Medical Data Visualizer is a Data Analysis with Python project from freeCodeCamp. Instructions and details can be found here: https://www.freecodecamp.org/learn/data-analysis-with-python/data-analysis-with-python-projects/medical-data-visualizer
The file medical_examinations.csv contain data with the following features: age, weight, height, systolic blood pressure, diastolic blood pressure, glucose, and other medical examination information.
In this project, the tasks were to:
- Append an "overweight" column (boolean). From the height and weight information, the calculated BMI is used to determine if the person is overweight (1) or not (0).
- Cholesterol and Glucose information were normalized (converted to boolean) with 0 being good, and 1 being bad.
- Create side-by-side barplots detailing medical information for people with and without cardiovascular disease. Each barplot shows the value counts of different categorical features: glucose, cholesterol, smoking habit, alcohol habit, physical activity.
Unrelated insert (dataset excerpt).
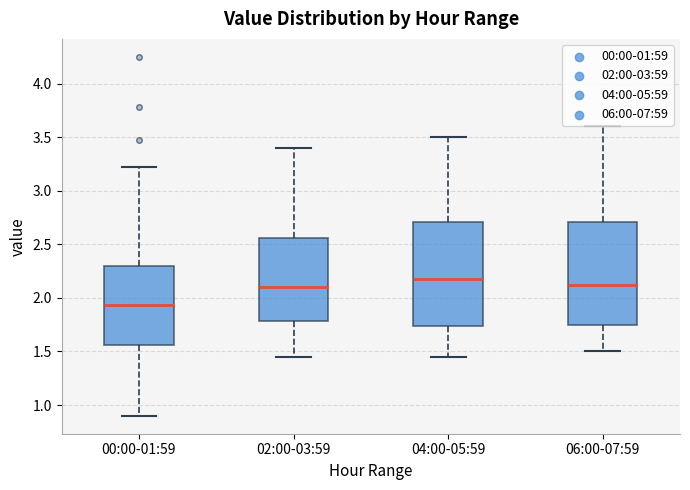

Reading left to right, read every box against the y-axis: the position of its median line, the range the box covers, and the ends of its whiskers. The values are not printed on the chart, so give them approximately, as read against the axis.

00:00-01:59: median 1.95, box 1.55 to 2.30, whiskers 0.90 to 3.20
02:00-03:59: median 2.10, box 1.80 to 2.55, whiskers 1.45 to 3.40
04:00-05:59: median 2.20, box 1.75 to 2.70, whiskers 1.45 to 3.50
06:00-07:59: median 2.15, box 1.75 to 2.70, whiskers 1.50 to 3.60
- Clean the blood pressure data for erroneous measurements (diastolic pressure higher than systolic pressure), and to exlude data where a person's height or weight are less than the 2.5th percentile or more than the 97.5 percentile.
- Create a correlation matrix for the data set. As a style requirement, the plot should only show the lower triangle.
Task #3 Categorical Plot showing value counts for different features. The data for people with (right) and without (left) cardiovascular disease are separated. The barplot is created using seaborn "catplot".
Task #5 Correlation matrix created using seaborn "heatmap".
Project Notes:
- for the categorical plot, the starter code requires the use of pandas "melt" method.